Jakarta, Aktual.com — Pemerintah saat ini jangan bermimpi dapat menciptakan ketahanan pangan, apalagi kedaulatan pangan. Pasalnya dengan sistem kebijakan pangan yang saat ini masih salah urus, menjadikan kontradiksi di mata rantai pangan.

Salah urus pangan ini yang menyebabkan satu sisi harga pangan melambung tinggi, namun di sisi lain justru tidak menjadi stimulus dan daya tarik produsen, sehingga berdampak malah pada turunnya produksi.

“Di saat harga komoditas dunia menurun, harga pangan di Indonesia malah melonjak. Namun hal ini justru tidak mendorong para produsen. Ini bertabrakan dengan teori ekonomi,” ungkap Direktur Eksekutif INDEF, Enny Sri Hartati, di Jakarta, Senin (6/6).

Kondisi ini terjadi karena inkonsistensi kebijakan yang hanya mengedepankan pencitraan dan lips service belaka. Makanya, kalau begitu lupakan saja kedaulatan pangan. Karena kedaulatan pangan itu ujung tombaknya adalah subject man atau petani atau peternak itu sendiri.

“Tapi masalahnya petani tidak bergairah. Mereka tidak diuntungkan dengan kenaikan harga. Padahal secara teori ekonomi kalau harga pasar tinggi mestinya produksi juga bergairah. Tapi di Indonesia tidak. Ini yang lucu,” sindir dia.

Hal ini terjadi, karena lonjakan harga yang terjadi itu bukan menguntungkan pihak petani dan peternak atau para produsen pangan itu. Mestinya jika pemerintah berencana menciptakan kedaulatan pangan, maka kebijakannya jangan salah urus lagi, harus bersifat subject man.

“Untuk itu, Indef berharap kebijakan ke depan lebih banyak insentif ekonomi buat para petani. Karena selama ini, setiap petani mengalami panen, harga tinggi di pasar tidak berdampak kepada petani. Kebijakan salah urus ini lah yang selama ini menjadi biang kerok,” papar dia.

Padahal mestinya, sebagai negara agraris mestinya bisa berkontribusi tak hanya kepada pasar domestik tapi juga pasar internasional.

“Tapi saat ini sebagai ketahanan pangan saja tidak mampu, apalagi kedaulatan pangan, dan menjadi pemasok pangan dunia. Susah kalau masih salah urus meski potensinya tetap ada,” tandas dia.

Selain dari sisi hulu, pemerintah juga diminta untuk memperbaiki sektor hilirnya yang juga dikelola secara salah urus. Kata dia, selama ini sistem persaingan usaha telah rusak. Tapi sayangnya, pemerintah bukan memperbaikinya malah ikut lari.

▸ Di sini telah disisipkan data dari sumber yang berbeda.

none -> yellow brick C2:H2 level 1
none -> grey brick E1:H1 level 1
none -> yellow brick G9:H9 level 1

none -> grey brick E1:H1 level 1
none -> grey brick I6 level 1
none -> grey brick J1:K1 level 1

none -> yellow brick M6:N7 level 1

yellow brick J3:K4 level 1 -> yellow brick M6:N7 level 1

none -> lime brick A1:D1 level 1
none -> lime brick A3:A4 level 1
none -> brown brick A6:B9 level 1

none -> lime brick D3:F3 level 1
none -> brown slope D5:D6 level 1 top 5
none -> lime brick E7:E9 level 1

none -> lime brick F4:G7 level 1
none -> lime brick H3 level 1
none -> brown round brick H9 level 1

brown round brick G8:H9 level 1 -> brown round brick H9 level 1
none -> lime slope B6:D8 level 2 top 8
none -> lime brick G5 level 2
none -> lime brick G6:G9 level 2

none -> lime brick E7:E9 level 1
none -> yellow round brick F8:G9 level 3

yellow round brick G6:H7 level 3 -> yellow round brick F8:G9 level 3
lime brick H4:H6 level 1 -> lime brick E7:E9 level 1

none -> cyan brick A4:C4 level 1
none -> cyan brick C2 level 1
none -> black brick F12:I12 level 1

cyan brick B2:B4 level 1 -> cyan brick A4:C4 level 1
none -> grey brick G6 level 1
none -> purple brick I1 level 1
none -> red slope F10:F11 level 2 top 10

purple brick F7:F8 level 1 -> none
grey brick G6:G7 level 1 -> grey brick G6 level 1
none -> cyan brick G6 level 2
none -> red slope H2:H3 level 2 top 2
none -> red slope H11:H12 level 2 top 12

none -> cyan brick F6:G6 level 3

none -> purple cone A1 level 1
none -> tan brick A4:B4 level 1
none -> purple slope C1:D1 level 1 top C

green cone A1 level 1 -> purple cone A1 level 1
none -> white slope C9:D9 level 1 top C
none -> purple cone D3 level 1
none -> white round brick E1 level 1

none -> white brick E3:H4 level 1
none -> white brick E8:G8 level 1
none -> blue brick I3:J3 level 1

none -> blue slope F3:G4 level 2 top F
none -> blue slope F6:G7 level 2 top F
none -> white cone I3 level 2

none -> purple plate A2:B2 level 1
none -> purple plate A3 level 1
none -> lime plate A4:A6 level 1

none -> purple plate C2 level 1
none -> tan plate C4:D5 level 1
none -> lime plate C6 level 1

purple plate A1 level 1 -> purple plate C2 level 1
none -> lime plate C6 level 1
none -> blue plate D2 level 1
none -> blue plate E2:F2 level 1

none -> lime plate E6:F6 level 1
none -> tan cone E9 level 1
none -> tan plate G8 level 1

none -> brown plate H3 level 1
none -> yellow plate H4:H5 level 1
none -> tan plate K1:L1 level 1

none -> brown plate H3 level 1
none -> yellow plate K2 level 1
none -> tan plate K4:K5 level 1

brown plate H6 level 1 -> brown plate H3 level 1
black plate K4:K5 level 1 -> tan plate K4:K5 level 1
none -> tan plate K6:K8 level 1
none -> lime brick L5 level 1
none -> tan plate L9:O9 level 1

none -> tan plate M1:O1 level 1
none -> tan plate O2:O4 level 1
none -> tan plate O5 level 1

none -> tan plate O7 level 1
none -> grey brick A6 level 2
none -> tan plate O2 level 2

“Pemerintah malah banyak memperkeruh. Bukan menjadi solusi. Kebijakan pemerintah yang minta harga daging sapi Rp80 ribu menjadi masalah baru. Karena sisi produksinya belum terselesaikan,” papar dia.

Bahkan, ujar dia, kebijakan ini hanya sebagai pencitraan pemerintah semata. “Karena sengkarut dari sisi pangan ini belum teratasi. Bahkan harga pangan kita saat ini tertingi di semua negara,” tandas dia.

Enny kembali menegaskan, lebih lucunya lagi, selama ini pemerintah hanya mengandalkan impor. Padahal total komoditas global yang diimpor itu hanya 15 persen dari komoditas global.

“Jadi sangat berbahaya kalau kita sangat tergantung impor. Indonesia bunuh diri. Seperti beras, sekarang malah daging yang mau impor dari Australia,” cetus Enny.

Selama ini, untuk produk kedelai dan gandum, pemerintah sangat mengandalkan impor dari Amerika Serikat (AS). Mestinya, ketergantungan ini harus diatasi.

Selain pangan, dia juga menyorot impor energi yang jadi masalah besar. Padahal pangan dan energi jadi barang penting yang mestinya tak boleh impor.

“Pangan dan energi itu harga mati jangan sampai impor. Itu penting. Kuncinya produksi harus cukup. Tanpa itu (produksi yang tinggi), omong kosong mau stabilkan harga,” pungkas Enny.